Su murmullo cargado de ironía se evaporó cuando lo vio en su ángulo de visión. Mateo apareció, impecable, con su andar sereno. Ella enderezó la espalda, desplegando seguridad en cada paso.

Él la saludó con una inclinación cortés, casi fría. Como si fueran simples colegas.
Valentina parpadeó, sorprendida. El hombre que la había hecho reír con ocurrencias tontas y retos absurdos… ahora era hielo.

—Buenos días, Valentina.

Ni un guiño, ni un gesto oculto. Solo formalidad.

—¿En serio…? Solo un “hola, ¿cómo estás?” —se dijo a sí misma, intentando enterrar la decepción en lo más profundo de su mente, mientras deseaba secretamente que él añadiera un “te extrañé” aunque fuera pequeño.

Laura se acercó para saludarla y charlar un momento.

—¿Qué le pasa a Mateo? —susurró Laura—. Ha estado muy serio estos últimos días.

—Pensé que solo yo lo notaba… —murmuró Valentina.

—No, Valentina, es evidente. Seguro debe tener algún problema familiar… pero ya sabes cómo es, reservado al extremo.

—O seguro fue Claudia la que le puso un ultimátum.

—No lo creo, Valen —dijo Laura con un brillo en los ojos—. De haberle temido, jamás te hubiera escrito por esa app en primer lugar.

Esa acotación dejó a Valentina pensativa, mezclando esperanza y frustración en un revoltijo de emociones.

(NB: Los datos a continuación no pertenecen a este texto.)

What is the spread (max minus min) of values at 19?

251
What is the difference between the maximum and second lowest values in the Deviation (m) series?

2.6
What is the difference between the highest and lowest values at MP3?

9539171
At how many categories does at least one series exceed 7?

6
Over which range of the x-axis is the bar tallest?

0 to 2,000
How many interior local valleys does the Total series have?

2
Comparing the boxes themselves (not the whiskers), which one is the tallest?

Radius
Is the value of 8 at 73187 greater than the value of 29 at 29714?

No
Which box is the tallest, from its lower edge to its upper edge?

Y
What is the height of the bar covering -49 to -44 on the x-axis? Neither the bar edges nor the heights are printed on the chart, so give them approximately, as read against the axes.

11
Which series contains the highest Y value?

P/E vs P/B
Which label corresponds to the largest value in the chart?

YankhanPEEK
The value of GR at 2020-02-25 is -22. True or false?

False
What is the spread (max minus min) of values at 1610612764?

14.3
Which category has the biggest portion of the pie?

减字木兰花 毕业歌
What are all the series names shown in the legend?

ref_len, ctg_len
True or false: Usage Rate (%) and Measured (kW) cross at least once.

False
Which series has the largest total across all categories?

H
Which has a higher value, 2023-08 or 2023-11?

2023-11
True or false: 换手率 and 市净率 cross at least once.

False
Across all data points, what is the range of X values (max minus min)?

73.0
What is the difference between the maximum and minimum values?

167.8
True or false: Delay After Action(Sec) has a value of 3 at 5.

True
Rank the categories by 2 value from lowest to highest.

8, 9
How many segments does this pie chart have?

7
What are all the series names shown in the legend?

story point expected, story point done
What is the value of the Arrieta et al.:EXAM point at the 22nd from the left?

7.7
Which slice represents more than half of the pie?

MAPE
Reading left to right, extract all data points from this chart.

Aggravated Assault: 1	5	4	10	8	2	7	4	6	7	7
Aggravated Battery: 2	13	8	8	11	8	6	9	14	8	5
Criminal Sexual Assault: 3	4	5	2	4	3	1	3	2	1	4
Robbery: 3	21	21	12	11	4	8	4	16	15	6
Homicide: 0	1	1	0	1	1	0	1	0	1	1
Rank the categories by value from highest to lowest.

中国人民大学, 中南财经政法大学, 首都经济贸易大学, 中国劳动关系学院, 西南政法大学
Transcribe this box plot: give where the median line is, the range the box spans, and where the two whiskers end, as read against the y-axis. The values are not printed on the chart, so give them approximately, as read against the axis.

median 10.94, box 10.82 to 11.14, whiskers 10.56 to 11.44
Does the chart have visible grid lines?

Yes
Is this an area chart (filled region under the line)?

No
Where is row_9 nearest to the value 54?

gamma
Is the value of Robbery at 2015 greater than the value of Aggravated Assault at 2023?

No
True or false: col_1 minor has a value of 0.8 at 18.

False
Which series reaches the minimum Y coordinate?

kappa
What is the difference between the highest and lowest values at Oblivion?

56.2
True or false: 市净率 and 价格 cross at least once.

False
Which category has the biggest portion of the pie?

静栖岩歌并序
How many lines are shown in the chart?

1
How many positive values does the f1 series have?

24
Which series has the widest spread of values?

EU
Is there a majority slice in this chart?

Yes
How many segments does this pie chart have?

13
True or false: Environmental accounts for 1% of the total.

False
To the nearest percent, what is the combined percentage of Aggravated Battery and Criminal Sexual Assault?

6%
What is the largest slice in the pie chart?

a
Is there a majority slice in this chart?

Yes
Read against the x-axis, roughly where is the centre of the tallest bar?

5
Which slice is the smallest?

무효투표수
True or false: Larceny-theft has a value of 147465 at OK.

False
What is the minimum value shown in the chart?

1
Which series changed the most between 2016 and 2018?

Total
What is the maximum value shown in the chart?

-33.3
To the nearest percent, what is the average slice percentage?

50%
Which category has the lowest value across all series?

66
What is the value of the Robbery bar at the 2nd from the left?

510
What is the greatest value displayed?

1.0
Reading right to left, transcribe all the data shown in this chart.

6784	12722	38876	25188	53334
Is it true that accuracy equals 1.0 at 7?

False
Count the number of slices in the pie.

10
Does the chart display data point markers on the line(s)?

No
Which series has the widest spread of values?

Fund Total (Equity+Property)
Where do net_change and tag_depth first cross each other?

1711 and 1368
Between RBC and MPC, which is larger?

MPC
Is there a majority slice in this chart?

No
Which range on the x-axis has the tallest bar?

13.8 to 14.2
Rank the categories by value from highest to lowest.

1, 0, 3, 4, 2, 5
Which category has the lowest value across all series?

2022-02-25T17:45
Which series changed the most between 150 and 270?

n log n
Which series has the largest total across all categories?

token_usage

Valentina lo observó desde su escritorio. Sus labios perfectamente delineados, la mandíbula firme mientras hablaba por teléfono en coreano, el acento apenas perceptible cuando cambiaba al español. Cada gesto suyo estaba medido, preciso. Cada movimiento, fascinante. Tomaba carpetas con calma, revisaba documentos con concentración… y ahí lo supo: estaba perdida. Totalmente enamorada de Mateo.

—¿Y de la noche a la mañana decides ignorarme, señor Espresso? —susurró con un dejo de tristeza, mirando cómo se alejaba.

Todo había cambiado drásticamente. Ya no discutía por el estacionamiento, ya no la provocaba con juegos o bromas, ni siquiera sostenía la mirada más de unos segundos. Esa ausencia de gestos diminutos la fue enfriando por dentro, dejándola vulnerable.

—Si hubiera sabido que ganar el reto iba a traerme como premio tu indiferencia… —murmuró, con un toque de humor amargo—. Mejor lo hubiera perdido.

Sintió un pequeño nudo en el estómago, una congoja dulce-amarga que le recordaba lo mucho que le importaba.

Las horas en la oficina avanzaban, lentas y silenciosas, llenas de decepción para Valentina. Hasta que llegó Pablo, con su descaro habitual:

—Ese peinado te queda increíble —dijo inclinándose demasiado cerca, con una sonrisa de pícaro.